Plus de la moitié de la population mondiale vit dans des pays où la liberté religieuse est violée, déplore l’Aide à l’Église en détresse (AED). De plus, au cours des deux dernières années, «le niveau de violence et de répression à l’encontre des communautés religieuses s’est aggravé».
En 2021 et en 2022, la communauté internationale, davantage préoccupée par l’urgence sanitaire puis par l’invasion de l’Ukraine, a détourné son regard sur ces violations et ne les a pas condamnées. Cela a créé une «situation d’impunité inédite», estime l’organisme dans l’édition 2023 de son Rapport sur la liberté religieuse dans le monde.
Selon ce rapport, la liberté religieuse a été violée dans 61 pays sur les 196 étudiés. Dans 28 de ces 61 pays, l’organisme évoque des persécutions, alors qu’il observe des discriminations envers les groupes religieux dans les 33 autres pays. De plus, 22 pays ont été classés en observation «pour lesquels de nouveaux facteurs de préoccupation sont susceptibles de provoquer une rupture fondamentale de la liberté de religion».
Carte géographique synthèse
Dans ce rapport bisannuel se trouve une carte du monde où prédomine la couleur rouge, soit les contrées où l’on observe des persécutions. Des pays comme l’Afghanistan, le Soudan, la Chine et l’Inde sont ainsi colorés, ces deux derniers étant même considérés «parmi les pires contrevenants à la liberté religieuse» dans le monde.
Dans ces pays, l’AED y déplore notamment «le contrôle de l’accès à l’emploi, à l’éducation et aux services de santé, l’installation d’une surveillance de masse, l’imposition d’obstacles financiers et électoraux et le refus de faire respecter la loi et l’ordre lorsque certaines communautés confessionnelles sont attaquées par des foules locales ou des terroristes».
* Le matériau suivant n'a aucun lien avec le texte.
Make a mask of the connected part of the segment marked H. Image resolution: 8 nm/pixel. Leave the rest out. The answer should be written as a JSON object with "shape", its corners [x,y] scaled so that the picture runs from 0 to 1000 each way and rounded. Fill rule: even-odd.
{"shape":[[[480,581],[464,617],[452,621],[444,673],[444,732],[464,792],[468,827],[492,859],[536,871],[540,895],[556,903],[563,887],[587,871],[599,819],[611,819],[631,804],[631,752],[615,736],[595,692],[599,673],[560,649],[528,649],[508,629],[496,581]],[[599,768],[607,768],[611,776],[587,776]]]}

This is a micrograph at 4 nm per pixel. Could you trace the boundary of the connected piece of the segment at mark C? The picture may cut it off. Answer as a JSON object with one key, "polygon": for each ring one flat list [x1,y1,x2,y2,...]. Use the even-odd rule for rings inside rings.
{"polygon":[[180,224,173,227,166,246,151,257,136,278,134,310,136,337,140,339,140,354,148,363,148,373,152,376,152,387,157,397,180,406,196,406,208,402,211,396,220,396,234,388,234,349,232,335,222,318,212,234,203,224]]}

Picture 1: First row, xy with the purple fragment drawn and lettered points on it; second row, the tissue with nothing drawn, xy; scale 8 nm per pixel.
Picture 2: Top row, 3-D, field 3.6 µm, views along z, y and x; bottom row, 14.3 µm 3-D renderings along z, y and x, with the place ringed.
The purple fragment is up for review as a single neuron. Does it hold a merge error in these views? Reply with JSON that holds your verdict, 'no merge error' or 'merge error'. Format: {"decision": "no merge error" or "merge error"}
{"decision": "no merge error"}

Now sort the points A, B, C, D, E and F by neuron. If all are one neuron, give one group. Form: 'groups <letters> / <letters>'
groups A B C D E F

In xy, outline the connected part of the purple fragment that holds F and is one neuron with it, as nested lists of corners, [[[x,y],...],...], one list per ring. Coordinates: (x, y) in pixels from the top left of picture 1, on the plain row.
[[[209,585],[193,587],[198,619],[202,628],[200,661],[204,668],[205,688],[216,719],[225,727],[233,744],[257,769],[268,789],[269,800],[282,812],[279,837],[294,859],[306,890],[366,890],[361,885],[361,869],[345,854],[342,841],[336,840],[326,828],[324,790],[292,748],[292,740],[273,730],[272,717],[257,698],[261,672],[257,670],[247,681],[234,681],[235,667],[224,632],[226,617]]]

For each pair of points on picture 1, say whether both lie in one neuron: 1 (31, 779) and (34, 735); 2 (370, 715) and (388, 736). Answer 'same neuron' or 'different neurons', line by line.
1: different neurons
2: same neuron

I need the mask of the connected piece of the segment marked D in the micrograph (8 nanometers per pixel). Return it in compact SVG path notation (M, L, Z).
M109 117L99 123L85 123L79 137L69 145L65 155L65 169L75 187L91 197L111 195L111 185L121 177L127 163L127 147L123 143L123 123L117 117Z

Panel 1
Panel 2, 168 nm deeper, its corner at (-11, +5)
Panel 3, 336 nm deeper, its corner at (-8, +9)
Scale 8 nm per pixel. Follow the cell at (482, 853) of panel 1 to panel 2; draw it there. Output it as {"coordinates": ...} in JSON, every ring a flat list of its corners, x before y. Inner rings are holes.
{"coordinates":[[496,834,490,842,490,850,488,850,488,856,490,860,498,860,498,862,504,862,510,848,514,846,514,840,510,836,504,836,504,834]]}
La fiche du Nicaragua, par exemple, rappelle qu’actuellement, dans ce pays d’Amérique centrale, «toute critique de la gestion de la crise sociale par le gouvernement est réprimée» tandis que l’Église catholique est particulièrement visée. Des dirigeants religieux ont été arrêtés et même condamnés à la prison, le nonce apostolique et des congrégations religieuses entières ont été expulsés et «des biens religieux et caritatifs ont été confisqués» par l’État.
Silence complice
Directrice nationale d’Aide à l’Église en détresse Canada, Marie-Claude Lalonde a examiné les données contenues dans le Rapport sur la liberté religieuse dans le monde, un document publié par les instances internationales de l’AED.
Elle constate que la situation des femmes qui sont membres de minorités religieuses ne va pas en s’améliorant. «On voit bien que, dans plusieurs pays, les femmes sont toujours victimes d’enlèvements, de violences sexuelles, d’esclavage et de conversions forcées», dit-elle. La traite des êtres humains, qui affecte majoritairement les femmes et les jeunes filles, serait alimentée par l’aggravation de la pauvreté et l’intensification des conflits armés.
Marie-Claude Lalonde souligne aussi que chaque page de ce rapport illustre à grands traits le silence de la communauté internationale. «C’est clair, on ne veut tout simplement pas sévir contre certains pays», déplore-t-elle en entrevue téléphonique.
«Parce qu’on a des ententes et des relations commerciales, on tolère qu’il y ait de la discrimination, de la persécution religieuse et même des atteintes aux droits de l’Homme.» Elle n’hésite pas à mentionner le cas de la Chine où «le contrôle omniprésent de l’État s’applique à tous les cultes religieux» et où des minorités religieuses sont persécutées. La communauté internationale est bien au courant de ces violations, dit-elle, mais «elle demeure silencieuse».
«Si on est silencieux, cela veut dire qu’on n’agit pas», lance la directrice nationale de l’AED Canada. «Bien des pays, dont le nôtre, n’agissent pas lorsqu’il est question de liberté religieuse. On ne veut pas nuire à nos échanges économiques.»
«Notre silence, finalement, est un silence complice», tranche-t-elle.